А тем временем старик затопил в спальне камин, бросил на горящие поленья банковые билеты, плеснул из лампы керосину, чтоб веселей пылали, открыл дверь и сказал родственникам: «Пожалуйте, господа!»
Наследники остолбенели от обиды, от злости. А старик ворочал клюкой в камине и хохотал. Он был доволен!
— Хорош человек? — спросил учитель.
— Не больно хорош! — ответил класс.
Не согласился лишь тот же Павелко Бородулин. Он сказал, что родственников жалеть нечего: старика-то вряд ли они любили; небось ждали его смерти, хотели попировать на чужие капиталы. Пусть сами наживают!
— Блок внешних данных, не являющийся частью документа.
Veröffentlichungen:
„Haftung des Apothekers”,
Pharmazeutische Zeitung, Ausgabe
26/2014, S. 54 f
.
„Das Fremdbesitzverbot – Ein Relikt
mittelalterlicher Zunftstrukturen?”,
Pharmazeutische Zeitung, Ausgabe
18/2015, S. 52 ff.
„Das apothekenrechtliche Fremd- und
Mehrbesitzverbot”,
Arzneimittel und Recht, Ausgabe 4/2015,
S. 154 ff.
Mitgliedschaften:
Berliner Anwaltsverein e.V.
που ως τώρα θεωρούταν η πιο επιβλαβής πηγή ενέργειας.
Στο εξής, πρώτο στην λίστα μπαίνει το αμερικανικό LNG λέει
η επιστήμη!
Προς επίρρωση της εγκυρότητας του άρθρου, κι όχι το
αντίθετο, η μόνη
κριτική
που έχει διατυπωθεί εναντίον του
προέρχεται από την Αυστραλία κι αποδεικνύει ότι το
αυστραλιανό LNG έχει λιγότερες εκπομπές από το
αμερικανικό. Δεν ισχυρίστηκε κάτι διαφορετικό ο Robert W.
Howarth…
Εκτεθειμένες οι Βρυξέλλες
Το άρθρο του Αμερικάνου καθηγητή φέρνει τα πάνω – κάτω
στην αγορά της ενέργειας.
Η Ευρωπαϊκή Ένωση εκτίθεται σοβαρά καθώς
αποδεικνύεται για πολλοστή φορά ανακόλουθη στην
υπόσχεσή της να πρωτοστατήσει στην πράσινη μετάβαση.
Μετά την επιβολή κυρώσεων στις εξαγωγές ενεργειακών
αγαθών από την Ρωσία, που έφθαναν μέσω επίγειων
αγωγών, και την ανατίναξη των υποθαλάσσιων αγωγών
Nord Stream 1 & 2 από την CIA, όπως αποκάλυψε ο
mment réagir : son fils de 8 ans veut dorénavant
— Все равно старик дурной, — сказал Колюнька Нифонтов. — Отдал бы деньги земству на школы, а то жжет в печке, как сумасшедший! Я, мол, умираю, так пусть никому мое добро не достанется — гори! Пустая была голова.
— Правильно, Коля! — кивнул учитель и стал читать рассказ о другом старике, садившем яблони.
Старику говорят:. «Зачем садишь? Тебе не дождаться яблок». Он знает это, и все-таки сажает деревца, чтоб другие люди попользовались его плодами.
— Хороший старик! — закричали мы дружно, когда учитель закрыл книгу. — Вот человек!
— Да, человек, — сказал Всеволод Евгеньевич. — Если каждый из нас, как этот старик, хоть немножко сделает для других, жить будет легче, веселее. Человек, помышляющий только о своей выгоде, о своей утробе, о своем кармане, становится врагом человечества, торжествующей свиньей! Дети мои, когда подрастете и вас начнет одолевать бес жадности, кулацкого стяжания, вспоминайте старика, садившего яблони. Вспоминайте его чаще!